• **The task**
Using the data below, return the stretch from the line that contains "background:#fde047; height:54px; display:flex;" through the line that contains "color:#39332d; font-size:14.5px; padding:10px", both included, exactly as it stands and nothing beyond it.

———

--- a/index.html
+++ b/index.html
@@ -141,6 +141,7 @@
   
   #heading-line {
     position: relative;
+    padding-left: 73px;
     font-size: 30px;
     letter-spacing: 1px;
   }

———

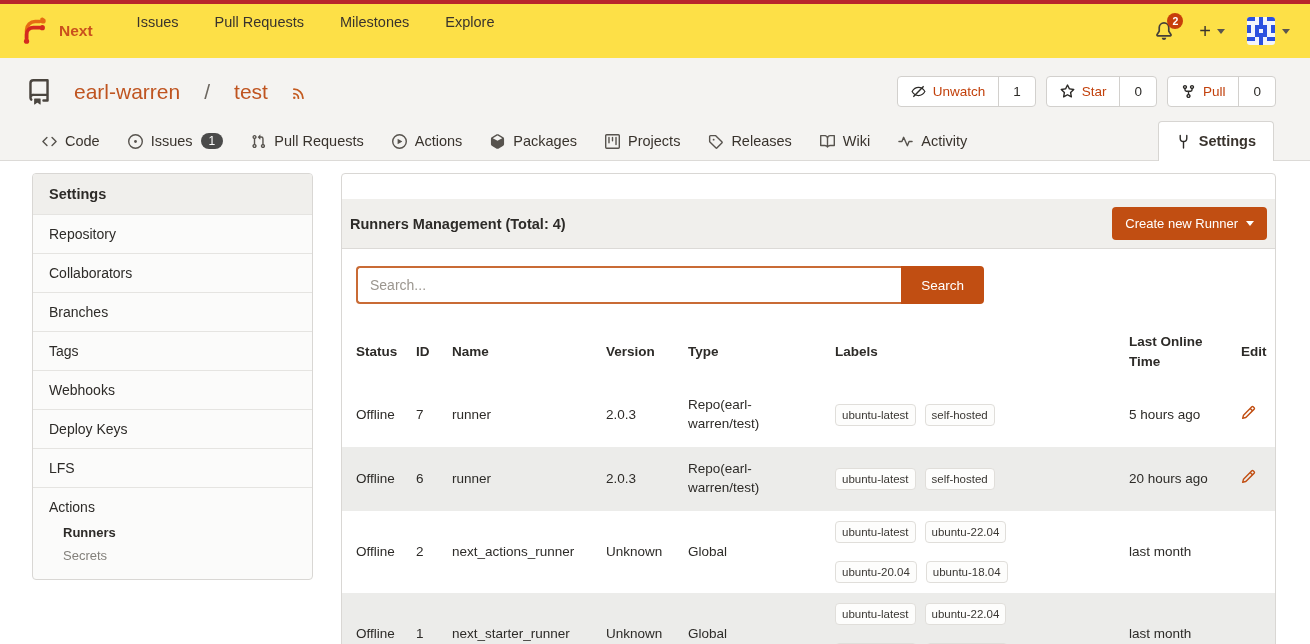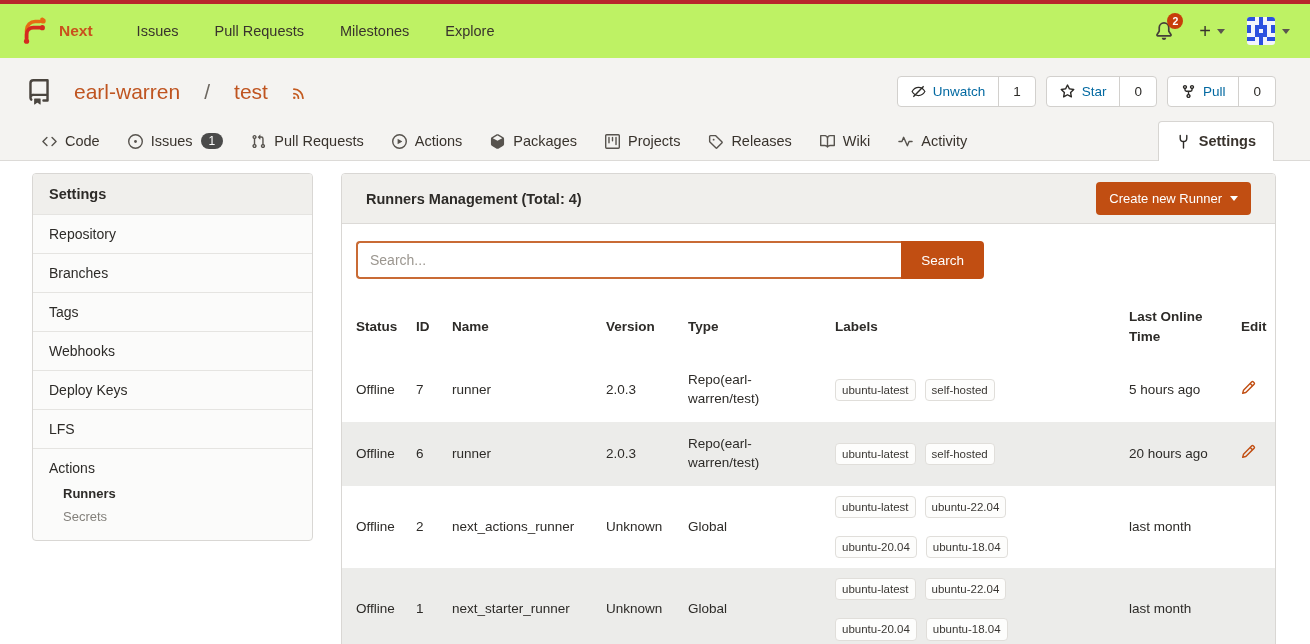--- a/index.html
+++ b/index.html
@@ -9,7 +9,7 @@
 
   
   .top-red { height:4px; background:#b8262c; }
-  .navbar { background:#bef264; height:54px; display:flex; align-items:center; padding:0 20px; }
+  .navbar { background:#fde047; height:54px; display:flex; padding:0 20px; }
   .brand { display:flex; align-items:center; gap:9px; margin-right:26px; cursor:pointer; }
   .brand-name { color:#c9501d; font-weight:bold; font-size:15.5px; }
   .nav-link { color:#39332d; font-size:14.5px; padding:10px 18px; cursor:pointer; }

———

• **Output for this exercise**
+  .navbar { background:#fde047; height:54px; display:flex; padding:0 20px; }
   .brand { display:flex; align-items:center; gap:9px; margin-right:26px; cursor:pointer; }
   .brand-name { color:#c9501d; font-weight:bold; font-size:15.5px; }
   .nav-link { color:#39332d; font-size:14.5px; padding:10px 18px; cursor:pointer; }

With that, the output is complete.